A parte gli aspetti tecnico-giuridici e le motivazioni costituzionali, c’è una questione politica che divide la Lega dal Pdl, quantomeno ad una parte del Pdl. Ne vogliamo parlare?
«Un attimo. Ci sono altri motivi che impediscono l’abbinamento. La segretezza del voto verrebbe meno. Se tu non hai intenzione di partecipare al referendum, non ti presenti al seggio. Ma se facciamo l’accorpamento, devi ritirare le schede per le Europee e le amministrative, e se non intendi votare per il referendum lo devi dire. Nel momento in cui fai questa dichiarazione al seggio, viene meno il segreto del voto. Questo è un ulteriore motivo di incostituzionalità. Tra l’altro, dovresti fare una legge ad hoc: anzi, anzi visti i tempi, un decreto legge. Ma il Parlamento si è già espresso, bocciando gli emendamenti che accorpavano i referendum alle Europee. E i regolamenti di Camera e Senato prevedono che un provvedimento che ha il medesimo contento già bocciato non può essere assegnato in commissione prima dei sei mesi».
Allora, la data di questo benedetto referendum quando andrebbe fissata? Il 14 giugno, tra il primo e il secondo turno delle amministrative?
«Potrebbe essere fissata anche il 14 giugno o in un altra data ancora. Certo non il 6-7 giugno in coincidenza con le Europee e il primo turno delle amministrative, ma nemmeno con il secondo turno».
Per voi il referendum è come la peste nera.
«Ma la Lega non c’entra niente: noi la guerra al referendum l’abbiamo sempre fatta, non ci siamo svegliati oggi. Qui nessuno ha capito il merito: si vuole far credere che il referendum rimedia a dei mali quando invece li amplificano. La legge elettorale che uscirebbe è un attentato alla democrazia del Paese!».
La Lega sarebbe costretta a unirsi al Pdl in un listone unico.

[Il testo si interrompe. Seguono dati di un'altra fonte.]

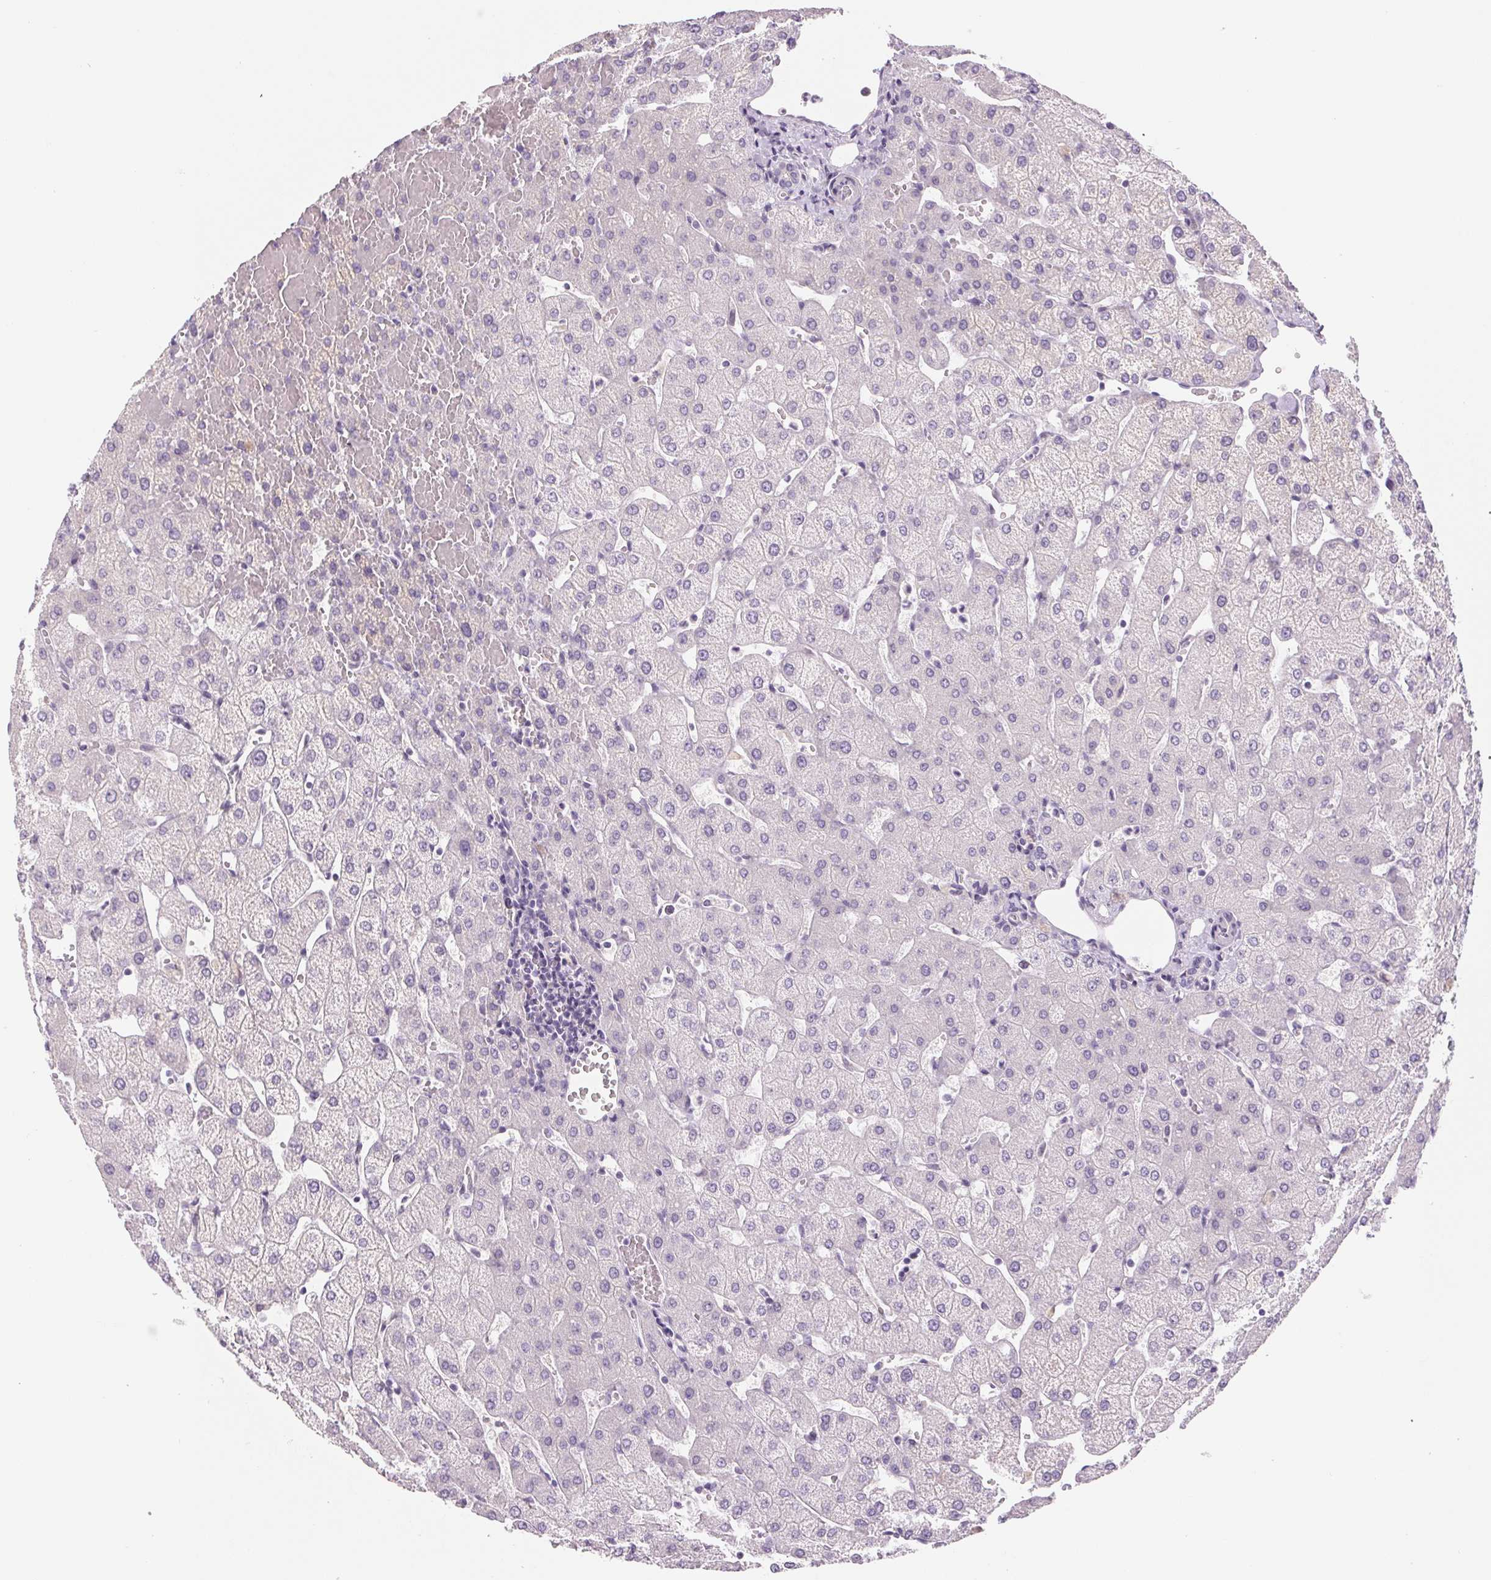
{"staining": {"intensity": "negative", "quantity": "none", "location": "none"}, "tissue": "liver", "cell_type": "Cholangiocytes", "image_type": "normal", "snomed": [{"axis": "morphology", "description": "Normal tissue, NOS"}, {"axis": "topography", "description": "Liver"}], "caption": "A photomicrograph of human liver is negative for staining in cholangiocytes.", "gene": "CCDC168", "patient": {"sex": "female", "age": 54}}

«Qui non è in gioco l’esistenza della Lega, ma quella di tutti partiti. Ripeto: non è una democrazia quella in cui un partito che prende il 25% ottiene il 55% dei seggi in Parlamento. E non sarebbe un partito ad avere la maggioranza assoluta, ma una lista in cui puoi mettere dentro cani e porci. L’abbiamo superata la fase dei listoni: non li vuole più nessuno, neanche il Pd».
La verità è che la Lega vuole rimanere autonoma.
«Forse non ci siamo capiti: non è una questione di autonomia della Lega, che può continuare ad esserci perché è l’unica forza politica che ha avuto il coraggio di andare da sola con l’uninominale e con i vecchi sistemi elettorali. Noi, quando decidiamo di andare da soli, ci andiamo: non abbiamo paura di finire all’opposizione. Non voglio che, con il premio di maggioranza, un partito abbia i numeri per cambiarsi la Costituzione da sola, senza nemmeno rischiare la spada di Damocle del referendum».
Tra i referendari ci sono anche molti vostri alleati.
«Non me ne frega niente. Un conto è avere raccolto le firme ai tempi del governo Prodi che sopravviveva con dieci partiti nella coalizione e due senatori, un altro discorso è oggi: è cambiata la fase politica, e gli stessi referendari non li vedo così carichi».
Berlusconi però ne vuole parlare.
«Fa benissimo, ma questi aspetti di incostituzionalità ancora non li conosce nessuno. Adesso ci andiamo a fondo. Berlusconi ha studiato diritto: non può essere insensibili alle motivazioni che ho spiegato in questa intervista».